With the imaging software, preliminary adjust power and image acquisition settings (it is recommended starting from lower settings and increasing laser power and/or gain if needed) and start imaging in “live” mode.

Identify a cell/region to image from, optimize imaging settings including zoom, field of view, resolution, dwell time, frame rate. For experiments on somatic regions of substantia nigra dopaminergic neurons our preferred settings are: 256x256pixels image size, zoom 4, 12us dwell time, restricting the region-of-interest so that the frame rate with these settings is 3-4 frame per second.

It is recommended to wait at least 10-15 mins after placing the slice in the chamber and lowering the 60x objective before starting any experiment. This should give sufficient time to the slice to stabilize and equilibrate properly with the working temperature of the chamber. Not waiting a sufficient time might result in changes in focus/movement and instable fluorescent baseline.

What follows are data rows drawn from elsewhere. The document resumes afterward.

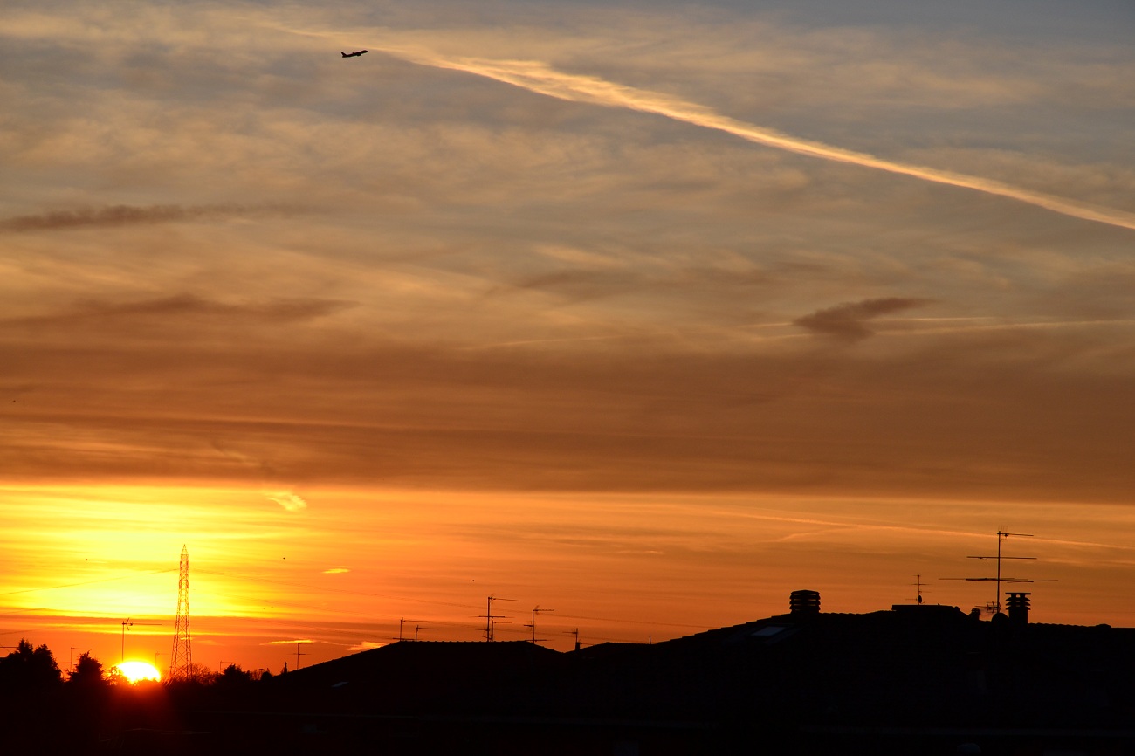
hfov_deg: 13.0
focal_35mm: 158
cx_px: 568
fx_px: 4964
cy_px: 378
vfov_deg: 8.7
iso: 200
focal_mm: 105
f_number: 13
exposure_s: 1/250
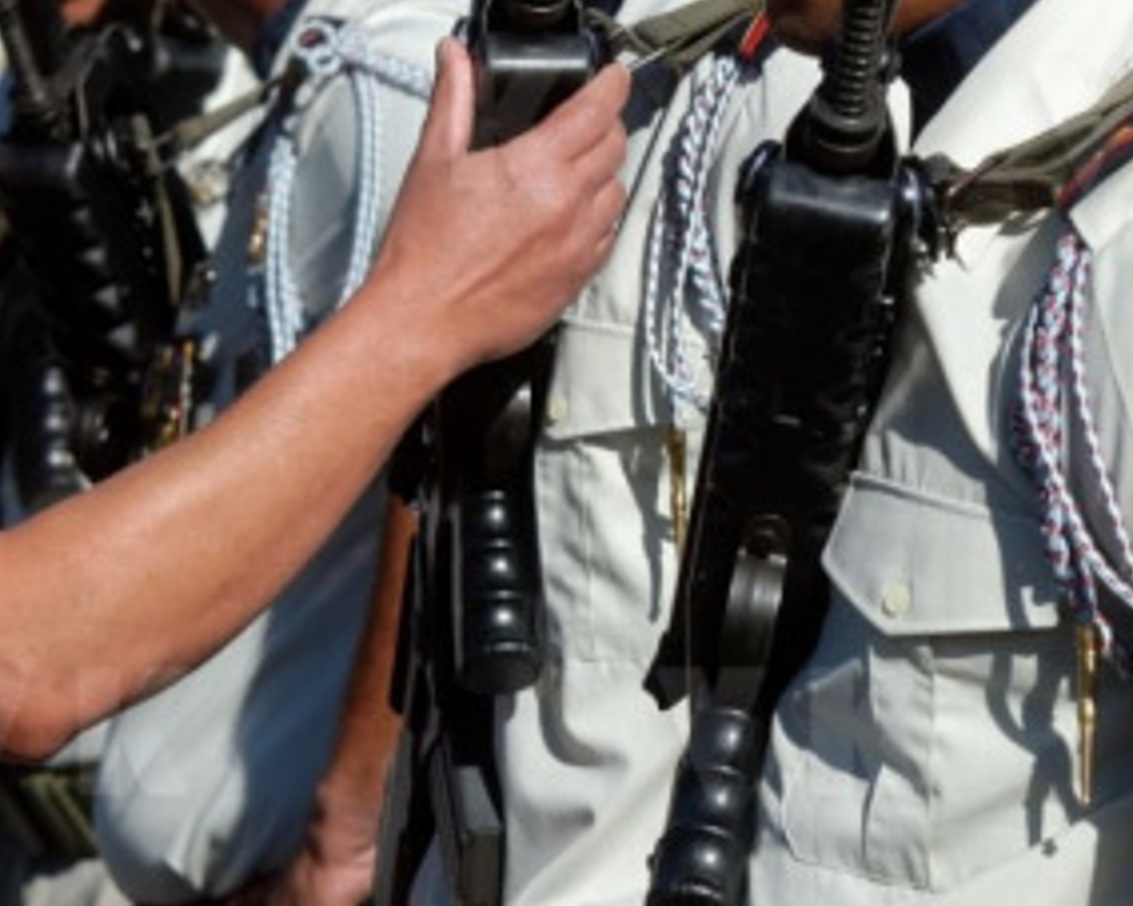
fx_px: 16570
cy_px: 247
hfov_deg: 3.9
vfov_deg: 3.1
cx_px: 52
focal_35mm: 494
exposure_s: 1/500
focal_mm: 125
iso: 160
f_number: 8
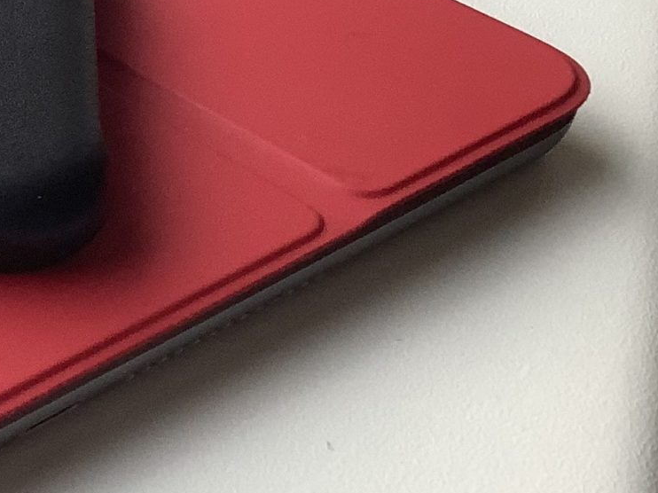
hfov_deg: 16.1
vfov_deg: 13.7
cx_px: -460
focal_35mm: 107
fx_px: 2033
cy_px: 88
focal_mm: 3.3
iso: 40
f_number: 2.4
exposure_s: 1/120
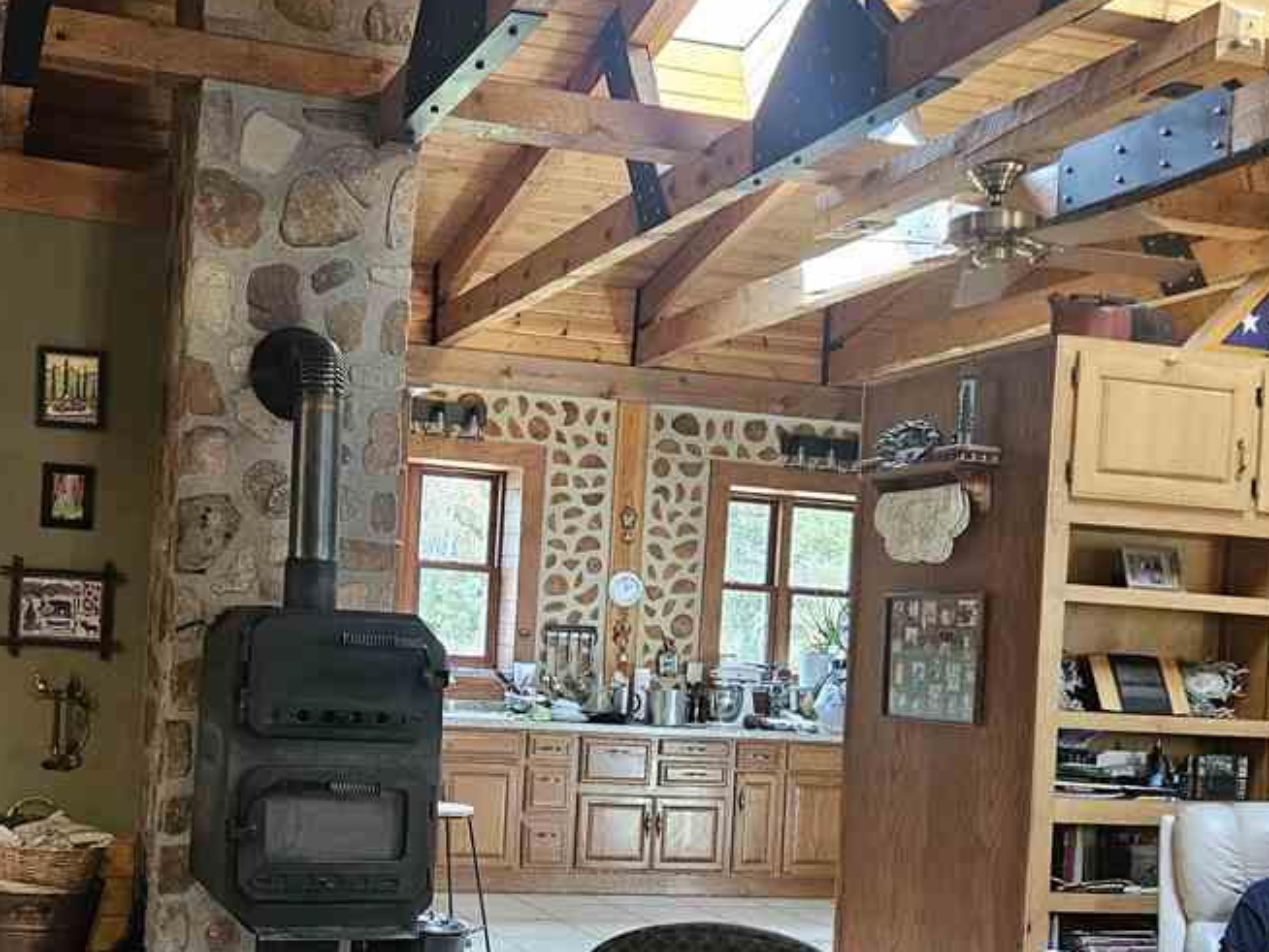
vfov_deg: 32.0
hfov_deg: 41.5
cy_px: 630
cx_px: 427
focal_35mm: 45
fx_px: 1650
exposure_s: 1/120
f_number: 1.8
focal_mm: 5.4
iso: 400
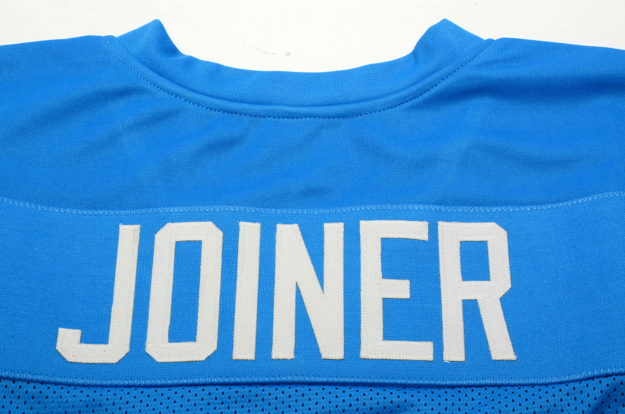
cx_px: 312
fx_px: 1611
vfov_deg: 14.6
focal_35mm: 93
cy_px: 207
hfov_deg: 22.0
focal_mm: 62
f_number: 22
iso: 200
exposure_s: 1/160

Laser power and PMT’s gain are adjusted to optimize experimental measurements. In general, the goal is for the baseline fluorescence to be reasonably bright but far from reaching saturation of the signal. In our conditions, signal saturation is experienced above 4095 fluorescence units; the baseline fluorescence for the object of interested is normally adjusted to average at around 1000 units. Background fluorescence in these conditions should be around 100-200 units. This should allow to easily measure fluorescence increases as well as decreases.

Time-series experiments are normally performed by collecting acquisitions at intervals of 10 minutes. For each acquisition, normally 60 frames are acquired.

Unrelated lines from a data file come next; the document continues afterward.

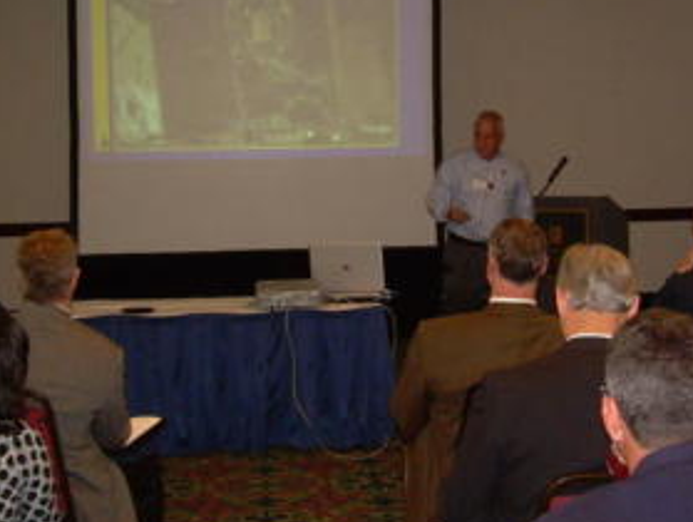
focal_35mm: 68
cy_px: 168
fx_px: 1363
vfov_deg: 21.6
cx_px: 412
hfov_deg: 28.5
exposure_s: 1/60
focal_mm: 6.3
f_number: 2.8
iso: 200
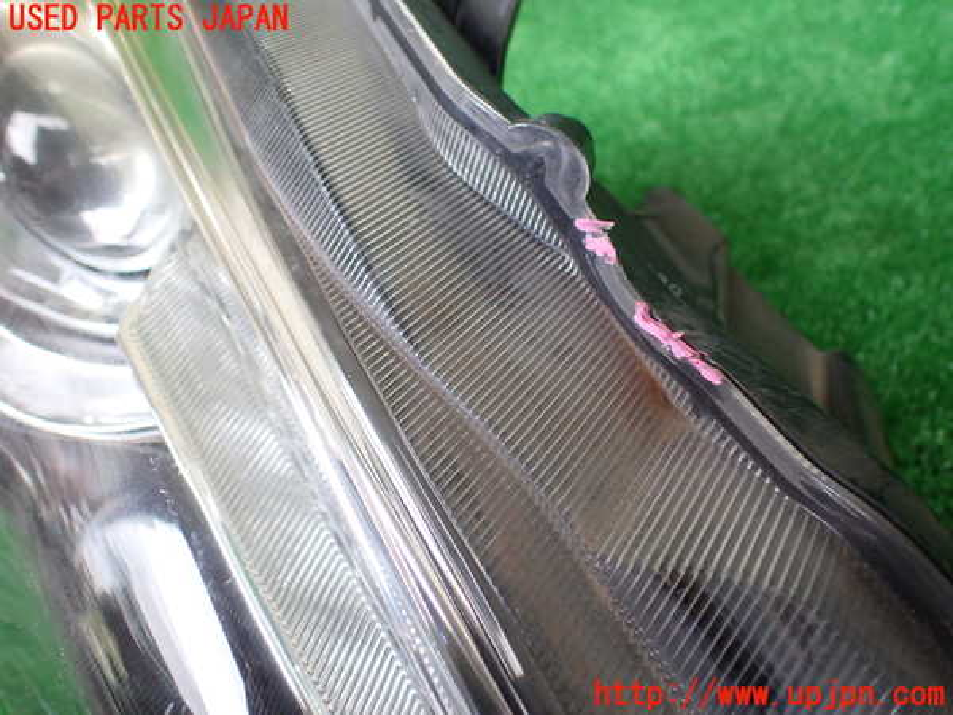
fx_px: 826
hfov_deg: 60.0
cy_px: 358
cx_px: 476
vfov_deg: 46.8
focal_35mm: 30
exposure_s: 1/125
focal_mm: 5.4
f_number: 2.3
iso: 200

It is recommended to take several control acquisitions to verify that baseline is stable. Discard cells with unstable baselines.

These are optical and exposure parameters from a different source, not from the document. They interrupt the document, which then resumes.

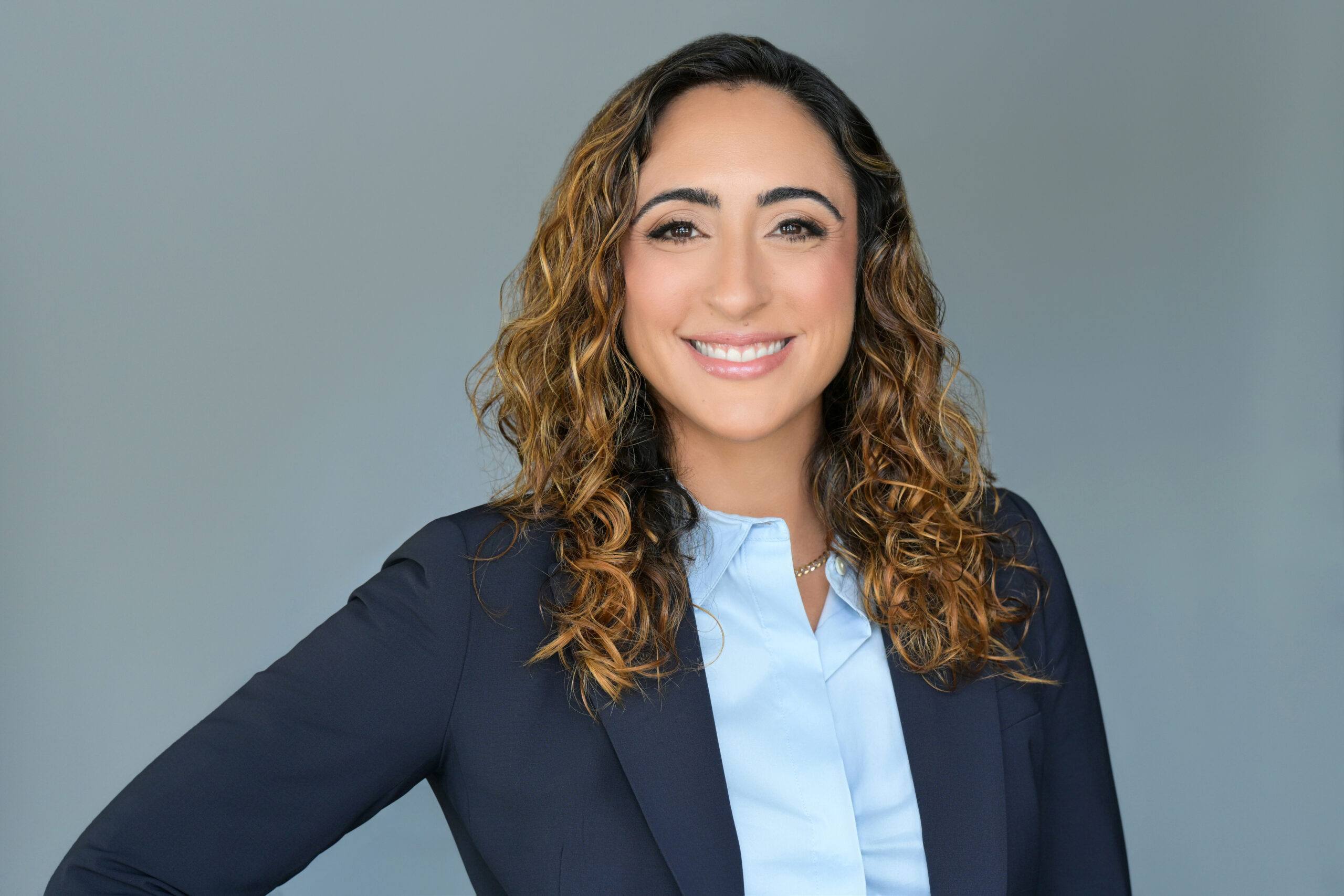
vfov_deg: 15.5
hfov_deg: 23.1
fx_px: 3285
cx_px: 672
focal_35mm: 88
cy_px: 448
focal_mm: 88
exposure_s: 1/160
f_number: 5
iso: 640
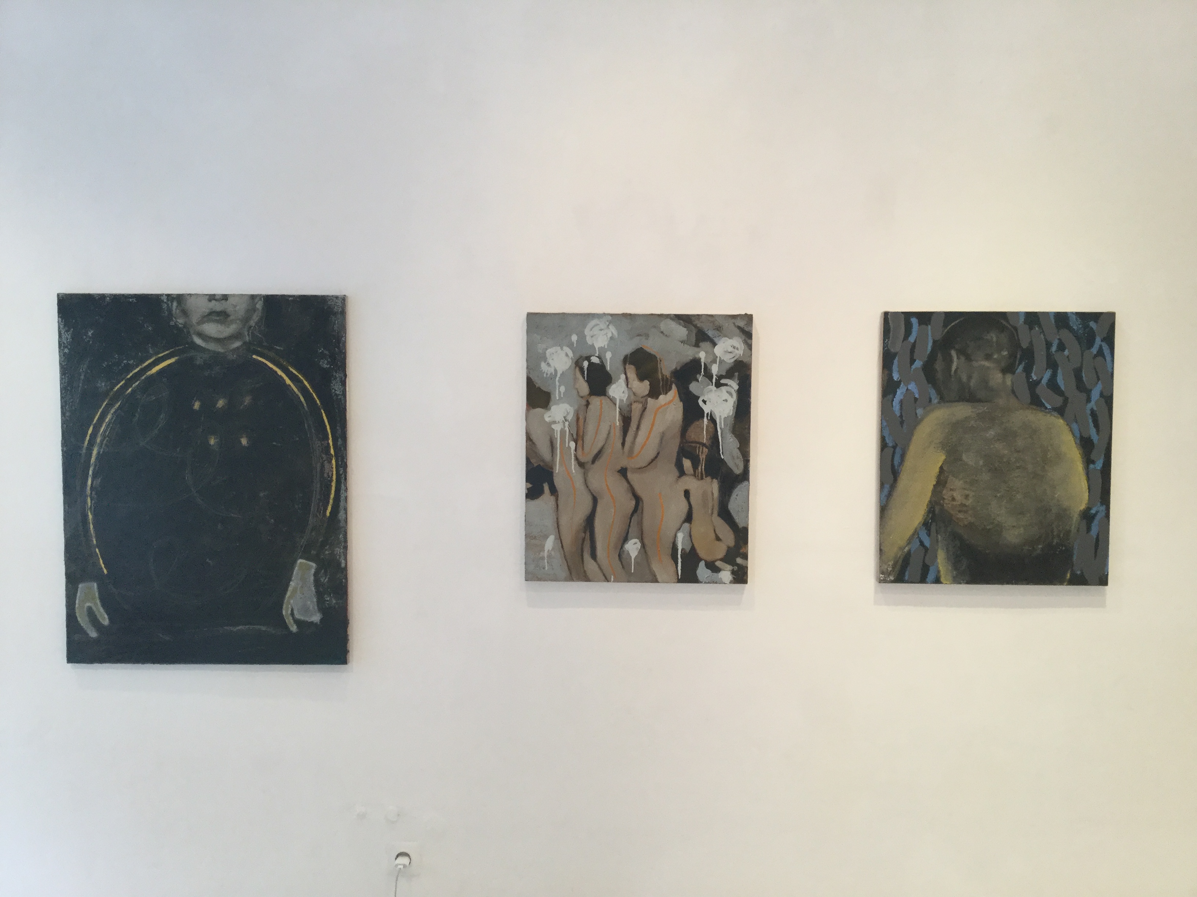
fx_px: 1072
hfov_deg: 58.4
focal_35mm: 31
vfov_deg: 45.4
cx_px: 598
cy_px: 448
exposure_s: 1/33
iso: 80
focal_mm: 3.3
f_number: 2.4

Time-series experiments can be performed to estimated baseline oxididation or to test the effect of different treatment or stimuli.

The standard protocol to estimate the relative oxidation is based on the application of a reagent that gives full reduction of the probe Dithiothreitol (DTT, 2 mM) followed by a strong oxidizing agent Aldrithiol (Ald, 100 microM).

DTT (2 mM) is bath applied in standard aCSF. The reducing agent should lead to an increase in the roGFP fluorescence. As it can take some time for the drug to reach its target and to achieve its full effect, so it is recommended taking several roGFP acquisitions at regular intervals (10 mins) until the fluorescence reaches a plateau.

Following DTT reaches its plateau fluorescence, Ald (100 microM) is bath applied. The oxidation of the probe should lead to a decrease in its fluorescence. Collect several acquistions (10 mins apart) until the fluorescence stabilizes.

Discard slices and waste solutions according to institutional protocols.

Carefully wash tubing, microscope chamber, slice holder, 60X objective and any part that comes in contact with the experimental solution. Water followed by 10% Ethanol is generally recommended.

Turn off all the equipment according to instructions.

Export data and proceed with image analysis.

The relative oxidation is calculated as a percentage of the full range of the probe oxidation, with the maximum fluorescence obtained with DTT set as minimum oxidation, and the minimum fluorescence measured in Ald as full oxidation.